The International Labor Organization (ILO) estimates that there are 215 million children in child labor worldwide, 115 million of them in hazardous forms of work. It also estimates that 21 million people are in forced labor, six million of them children.

By utilizing this toolkit, you have shown that your company is concerned about these grim statistics. You are interested in reducing the chance that your products—and the raw materials they come from—are manufactured, mined or harvested by children who should be in school, or by workers locked in sweatshops or forced into work through false promises or threats.

In order to effectively combat the risks of child labor and forced labor in your operations and global supply chains, you should have a comprehensive and transparent social compliance system in place. The goal of this toolkit is to assist companies that may not have such a system, as well as companies whose existing systems may need strengthening—particularly in the areas of child labor and forced labor.

There are eight steps to an effective social compliance system, as indicated by the illustration on this page. Before exploring these steps, however, it is highly recommended that you familiarize yourself with the basics of a social compliance system.

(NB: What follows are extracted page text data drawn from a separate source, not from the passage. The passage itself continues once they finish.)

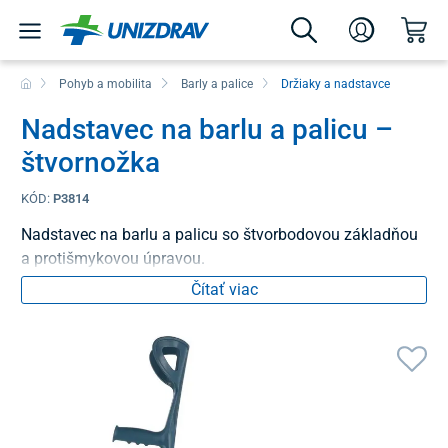
Pohyb a mobilita
Barly a palice
Držiaky a nadstavce
Nadstavec na barlu a palicu –
štvornožka
KÓD:
P3814
Nadstavec na barlu a palicu so štvorbodovou základňou
a protišmykovou úpravou.
Čítať viac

This toolkit was created by the U.S. Department of Labor's (DOL) Bureau of International Labor Affairs (ILAB). ILAB’s mission is to use all available international channels to improve working conditions, raise living standards, protect workers' ability to exercise their rights, and address the workplace exploitation of children and other vulnerable populations. We have developed this toolkit to help businesses carry out their responsibilities to pursue these same goals, in particular with respect to child labor and forced labor.